Prêmio Nobel de Literatura

A escritora britânica Doris Lessing, 87, é entrevistada por repórteres na porta da sua casa, após ficar sabendo que ganhou o Prêmio Nobel de Literatura. Foto: Reuters
José Castello
A literatura é, para Doris Lessing, um barco lento e misterioso que trafega, ao mesmo tempo, em duas direções. De um lado, ela escreve para enfrentar mitos, superstições e tabus do mundo burguês e, com isso, desvenda o futuro. Mas de outro, com um doce pessimismo, escreve para preservar a fantasia que, em suas mãos, se transforma em um refúgio, contaminado pelo passado (clique aqui e leia: Com o Nobel de Literatura, Doris Lessing é 34ª mulher a ganhar o prêmio desde 1901)
Filha de ingleses nascida na antiga Pérsia, hoje Irã, em 1919, Lessing conserva algo do espírito dobrado do zoroastrismo, religião dualista criada pelos persas, que se divide entre um deus mau e outro bom. Lessing é uma rebelde, muitas vezes intransigente, mas que aprendeu a desconfiar dos rebeldes. Uma fantasista que suspeita das fantasias. Mitos modernos como o socialismo, o feminismo, os movimentos pela paz, embora ainda a seduzam, já não a convencem.

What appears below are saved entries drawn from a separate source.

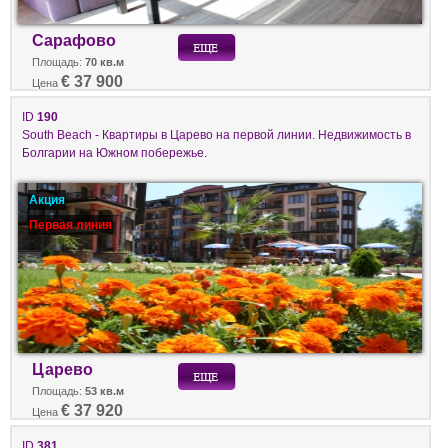
Сарафово
Площадь:
70 кв.м
€ 37 900
Цена
ID
190
South Beach - Квартиры в Царево на первой линии. Недвижимость в
Болгарии на Южном побережье.
Акция
Первая линия
Царево
Площадь:
53 кв.м
€ 37 920
Цена
ID
381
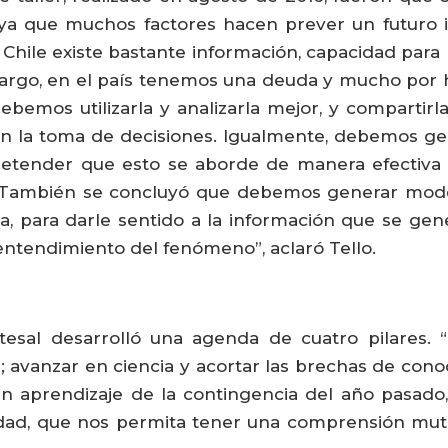
ya que muchos factores hacen prever un futuro i
 Chile existe bastante información, capacidad para 
argo, en el país tenemos una deuda y mucho por h
 debemos utilizarla y analizarla mejor, y comparti
en la toma de decisiones. Igualmente, debemos g
tender que esto se aborde de manera efectiva e
 También se concluyó que debemos generar modelo
a, para darle sentido a la información que se gene
ntendimiento del fenómeno”, aclaró Tello.
ntesal desarrolló una agenda de cuatro pilares.
; avanzar en ciencia y acortar las brechas de cono
ran aprendizaje de la contingencia del año pasad
idad, que nos permita tener una comprensión mut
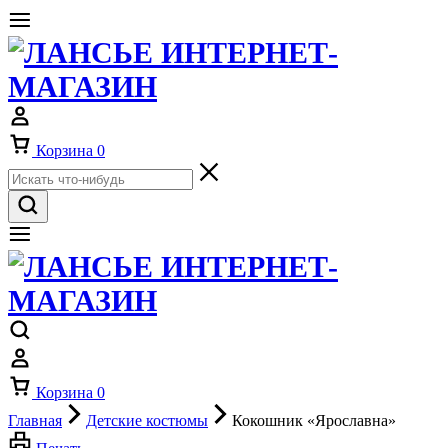
Корзина
0
Корзина
0
Главная
Детские костюмы
Кокошник «Ярославна»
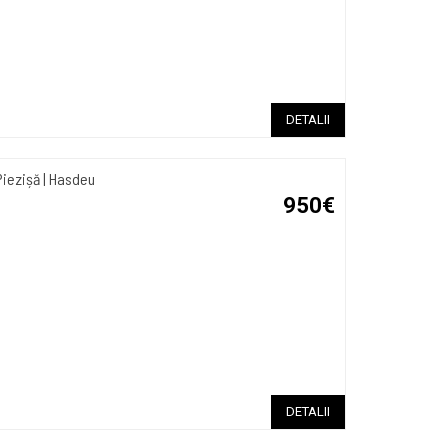
DETALII
Piezișă | Hasdeu
950€
DETALII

A África, onde viveu durante um quarto de século, dos cinco aos 30 anos de idade, na Rodésia do Sul, tem presença forte em sua literatura. Nos anos 80, Lessing voltou, por alguns anos, ao atual Zimbabwe, e esse talhe africano se exacerbou. Mas ela não adoça as coisas: se a dor e a miséria a horrorizam, já não crê inteiramente no heroísmo, que vê corroído pela canalhice e pela corrupção.
É estranho dizer assim, mas Doris Lessing é uma realista radical — uma realista para quem a realidade é algo muito mais confuso do que, em geral, admitimos. Nas últimas décadas, a leitura de Carl Jung e o interesse pelas religiões orientais tornaram essa impressão ainda mais intensa.
Contrariando certa tendência do Nobel para premiar idéias prontas, a escolha de Doris Lessing guarda um caráter ambíguo, mas corajoso. Depois de lutar contra a opressão, o colonialismo e o racismo, Lessing continua a ser, sem dúvida, uma sonhadora. Mas que já não descarta mais de seus sonhos a mágoa e a decepção. A leitura de seus livros mais recentes, como "O sonho mais doce" (Companhia das Letras), reforça a idéia de que a imaginação não exclui nem as cicatrizes do passado, nem o desapontamento. O Nobel para Doris Lessing é a vitória do sonho acordado.